_Consigne_
Pour chacune des affirmations suivantes, dites si elle concorde avec l'extrait sur l'Île de Nantes en répondant par oui ou par non, puis citez mot pour mot le passage de l'extrait qui permet de trancher. (a) La conception d'ensemble de l'île a été confiée à l'architecte Alexandre Chemetoff. (b) L'arbre aux hérons est aujourd'hui achevé. (c) Les zones de parking occupent toujours les berges de la Loire.

_Document source_
==============================
Non loin de là, les quartiers de l'Île de Nantes sont en cours d'aménagement depuis 2003. La conception d'ensemble de l'île, enserrée entre deux bras de la Loire, a été assurée par l'architecte Alexandre Chemetoff. Le quartier comprend des immeubles résidentiels et de bureaux, des écoles, mais aussi des lieux ludiques. L'arbre aux hérons, aux branches de métal plantées de chasmophytes, plantes capables de se développer dans des conditions de sol très pauvres (voir le Lien horticole n° 657 du 30 avril 2009) se trouve là. Il n'est pas terminé à ce jour et il semble que le développement des végétaux ne donne pas entière satisfaction, mais l'idée suit son cours.
Tout près de là, la nature a repris ses droits sur les rives de la Loire. Une plante rare, l'angélique des marais, y est protégée. Des zones ont été pavées, avec joints enherbés, le long de la Loire, pour une transition naturelle entre le bâti et les bords de fleuve sauvages. Les zones de parking, autrefois installées sur les berges, ont disparu, au profit de circulations mixtes, motorisées et douces.
==============================
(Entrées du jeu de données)
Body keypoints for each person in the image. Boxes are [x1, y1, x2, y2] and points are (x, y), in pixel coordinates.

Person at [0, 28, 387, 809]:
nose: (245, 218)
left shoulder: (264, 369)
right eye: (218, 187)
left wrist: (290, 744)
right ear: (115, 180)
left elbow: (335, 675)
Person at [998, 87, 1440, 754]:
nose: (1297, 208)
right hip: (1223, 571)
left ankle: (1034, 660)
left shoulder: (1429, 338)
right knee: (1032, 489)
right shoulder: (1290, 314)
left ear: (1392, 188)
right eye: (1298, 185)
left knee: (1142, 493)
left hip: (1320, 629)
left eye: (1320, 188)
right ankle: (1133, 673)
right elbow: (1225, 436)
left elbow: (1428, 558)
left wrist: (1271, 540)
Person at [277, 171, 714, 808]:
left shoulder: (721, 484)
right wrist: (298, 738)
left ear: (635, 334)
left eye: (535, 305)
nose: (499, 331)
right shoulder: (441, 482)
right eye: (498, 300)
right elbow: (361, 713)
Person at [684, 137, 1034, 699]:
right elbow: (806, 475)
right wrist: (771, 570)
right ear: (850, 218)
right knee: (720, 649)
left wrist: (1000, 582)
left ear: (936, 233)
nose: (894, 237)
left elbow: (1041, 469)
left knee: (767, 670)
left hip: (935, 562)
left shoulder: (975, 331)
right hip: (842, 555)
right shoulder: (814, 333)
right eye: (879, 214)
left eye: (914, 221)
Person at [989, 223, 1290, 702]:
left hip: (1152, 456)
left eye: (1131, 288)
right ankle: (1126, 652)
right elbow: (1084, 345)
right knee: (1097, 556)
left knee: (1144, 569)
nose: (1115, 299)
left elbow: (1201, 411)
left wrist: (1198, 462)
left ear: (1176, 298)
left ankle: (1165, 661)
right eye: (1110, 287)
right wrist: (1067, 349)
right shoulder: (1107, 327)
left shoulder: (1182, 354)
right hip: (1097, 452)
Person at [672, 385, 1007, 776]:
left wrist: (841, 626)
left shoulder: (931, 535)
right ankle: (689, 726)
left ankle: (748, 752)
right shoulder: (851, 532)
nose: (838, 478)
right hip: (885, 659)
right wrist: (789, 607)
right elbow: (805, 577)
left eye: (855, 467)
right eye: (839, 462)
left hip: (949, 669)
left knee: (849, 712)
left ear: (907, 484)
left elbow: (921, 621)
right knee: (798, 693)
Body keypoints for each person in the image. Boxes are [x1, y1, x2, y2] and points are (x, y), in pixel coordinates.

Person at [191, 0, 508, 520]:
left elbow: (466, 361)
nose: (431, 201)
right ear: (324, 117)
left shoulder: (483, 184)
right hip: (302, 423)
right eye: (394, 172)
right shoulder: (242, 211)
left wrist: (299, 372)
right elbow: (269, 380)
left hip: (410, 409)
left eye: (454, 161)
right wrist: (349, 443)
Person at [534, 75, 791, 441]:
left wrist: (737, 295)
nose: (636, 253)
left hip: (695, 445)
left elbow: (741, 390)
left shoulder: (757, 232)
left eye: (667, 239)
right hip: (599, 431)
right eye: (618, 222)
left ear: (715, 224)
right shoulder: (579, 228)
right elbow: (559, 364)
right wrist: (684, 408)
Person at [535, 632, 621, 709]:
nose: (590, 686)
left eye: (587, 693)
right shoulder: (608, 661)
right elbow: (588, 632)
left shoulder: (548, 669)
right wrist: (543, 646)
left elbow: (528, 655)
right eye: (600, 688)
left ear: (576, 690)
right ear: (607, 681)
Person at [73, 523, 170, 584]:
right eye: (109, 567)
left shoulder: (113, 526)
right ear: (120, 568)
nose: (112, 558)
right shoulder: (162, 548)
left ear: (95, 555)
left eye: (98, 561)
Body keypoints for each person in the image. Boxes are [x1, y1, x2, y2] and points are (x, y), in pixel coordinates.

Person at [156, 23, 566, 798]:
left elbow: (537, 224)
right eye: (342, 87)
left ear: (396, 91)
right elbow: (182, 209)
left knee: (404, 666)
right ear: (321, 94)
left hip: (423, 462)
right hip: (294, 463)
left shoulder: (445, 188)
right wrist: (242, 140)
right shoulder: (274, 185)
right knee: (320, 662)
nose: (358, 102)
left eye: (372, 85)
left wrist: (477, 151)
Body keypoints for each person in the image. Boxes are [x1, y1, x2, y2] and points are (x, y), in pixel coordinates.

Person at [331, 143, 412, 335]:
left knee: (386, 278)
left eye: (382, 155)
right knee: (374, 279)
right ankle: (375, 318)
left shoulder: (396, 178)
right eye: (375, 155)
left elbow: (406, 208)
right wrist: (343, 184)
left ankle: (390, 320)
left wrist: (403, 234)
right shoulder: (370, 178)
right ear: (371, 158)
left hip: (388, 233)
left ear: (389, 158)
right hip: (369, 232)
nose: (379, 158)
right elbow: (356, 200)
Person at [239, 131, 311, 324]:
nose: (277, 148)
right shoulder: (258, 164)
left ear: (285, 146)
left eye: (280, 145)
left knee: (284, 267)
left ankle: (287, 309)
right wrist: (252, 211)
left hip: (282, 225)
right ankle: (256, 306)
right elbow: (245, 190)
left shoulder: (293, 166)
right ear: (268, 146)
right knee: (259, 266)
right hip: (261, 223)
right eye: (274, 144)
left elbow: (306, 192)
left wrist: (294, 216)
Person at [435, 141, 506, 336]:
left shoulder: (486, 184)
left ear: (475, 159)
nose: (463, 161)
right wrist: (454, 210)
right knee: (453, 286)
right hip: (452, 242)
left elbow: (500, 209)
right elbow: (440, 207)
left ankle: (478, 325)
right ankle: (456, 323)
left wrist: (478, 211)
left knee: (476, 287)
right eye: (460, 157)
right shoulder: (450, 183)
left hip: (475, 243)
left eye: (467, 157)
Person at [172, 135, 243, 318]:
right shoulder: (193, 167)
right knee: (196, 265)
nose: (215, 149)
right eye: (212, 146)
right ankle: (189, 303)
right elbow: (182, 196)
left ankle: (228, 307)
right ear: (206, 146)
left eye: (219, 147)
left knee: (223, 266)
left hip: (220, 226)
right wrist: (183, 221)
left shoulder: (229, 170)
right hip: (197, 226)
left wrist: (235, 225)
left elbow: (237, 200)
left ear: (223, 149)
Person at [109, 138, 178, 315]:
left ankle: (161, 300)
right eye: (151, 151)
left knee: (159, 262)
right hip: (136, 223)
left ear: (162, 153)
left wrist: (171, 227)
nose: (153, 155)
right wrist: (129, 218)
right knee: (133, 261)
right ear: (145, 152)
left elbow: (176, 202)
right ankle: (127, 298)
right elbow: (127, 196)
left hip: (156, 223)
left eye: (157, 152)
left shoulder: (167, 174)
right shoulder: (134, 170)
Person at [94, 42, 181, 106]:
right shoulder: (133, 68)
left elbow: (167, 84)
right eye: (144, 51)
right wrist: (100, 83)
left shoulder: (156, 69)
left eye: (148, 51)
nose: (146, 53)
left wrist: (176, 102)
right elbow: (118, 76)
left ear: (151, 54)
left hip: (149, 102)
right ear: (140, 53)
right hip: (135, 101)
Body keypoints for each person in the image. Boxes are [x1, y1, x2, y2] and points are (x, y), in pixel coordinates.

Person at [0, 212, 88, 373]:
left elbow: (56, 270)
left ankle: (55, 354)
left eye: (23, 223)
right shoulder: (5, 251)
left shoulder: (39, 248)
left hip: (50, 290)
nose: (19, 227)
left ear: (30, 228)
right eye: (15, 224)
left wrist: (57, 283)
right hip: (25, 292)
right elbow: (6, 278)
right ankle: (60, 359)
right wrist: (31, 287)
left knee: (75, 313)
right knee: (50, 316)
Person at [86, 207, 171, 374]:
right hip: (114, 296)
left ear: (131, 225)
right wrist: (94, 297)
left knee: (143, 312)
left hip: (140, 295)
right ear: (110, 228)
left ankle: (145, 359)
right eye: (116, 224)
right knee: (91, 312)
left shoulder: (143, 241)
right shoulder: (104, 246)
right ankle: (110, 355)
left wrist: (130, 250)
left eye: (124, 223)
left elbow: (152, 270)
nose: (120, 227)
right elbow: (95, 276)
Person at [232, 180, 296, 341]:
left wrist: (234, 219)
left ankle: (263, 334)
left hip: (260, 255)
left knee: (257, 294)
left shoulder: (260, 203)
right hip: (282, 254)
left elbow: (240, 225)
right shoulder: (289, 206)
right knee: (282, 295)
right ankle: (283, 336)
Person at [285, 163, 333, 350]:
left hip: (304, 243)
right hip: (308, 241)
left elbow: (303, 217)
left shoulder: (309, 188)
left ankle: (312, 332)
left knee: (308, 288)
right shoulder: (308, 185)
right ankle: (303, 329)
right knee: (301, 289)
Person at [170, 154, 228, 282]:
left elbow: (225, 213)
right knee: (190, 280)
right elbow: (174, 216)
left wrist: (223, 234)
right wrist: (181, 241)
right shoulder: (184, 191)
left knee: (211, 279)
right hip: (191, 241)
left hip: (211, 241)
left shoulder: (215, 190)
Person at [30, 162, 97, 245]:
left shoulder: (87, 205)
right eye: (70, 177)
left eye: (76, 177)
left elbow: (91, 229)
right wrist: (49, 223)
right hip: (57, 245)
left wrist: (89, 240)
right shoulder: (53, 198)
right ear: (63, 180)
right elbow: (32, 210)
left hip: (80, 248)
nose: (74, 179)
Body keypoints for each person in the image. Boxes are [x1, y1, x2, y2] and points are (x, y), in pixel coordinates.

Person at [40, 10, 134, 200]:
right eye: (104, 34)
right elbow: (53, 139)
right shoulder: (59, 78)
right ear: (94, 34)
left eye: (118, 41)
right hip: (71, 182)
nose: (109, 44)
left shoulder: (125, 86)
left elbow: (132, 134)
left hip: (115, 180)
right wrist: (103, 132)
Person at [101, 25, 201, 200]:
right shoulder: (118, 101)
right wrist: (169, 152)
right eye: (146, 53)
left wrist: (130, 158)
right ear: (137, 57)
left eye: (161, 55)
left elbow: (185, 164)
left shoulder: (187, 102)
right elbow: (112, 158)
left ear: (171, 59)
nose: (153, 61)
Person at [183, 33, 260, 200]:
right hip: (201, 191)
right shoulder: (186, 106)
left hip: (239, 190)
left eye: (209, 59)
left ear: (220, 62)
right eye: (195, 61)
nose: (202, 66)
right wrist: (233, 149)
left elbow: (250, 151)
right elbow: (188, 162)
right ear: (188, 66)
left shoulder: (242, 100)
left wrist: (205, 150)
==============================
_Réponse_
(a) Oui : « La conception d'ensemble de l'île, enserrée entre deux bras de la Loire, a été assurée par l'architecte Alexandre Chemetoff. »
(b) Non : « Il n'est pas terminé à ce jour »
(c) Non : « Les zones de parking, autrefois installées sur les berges, ont disparu »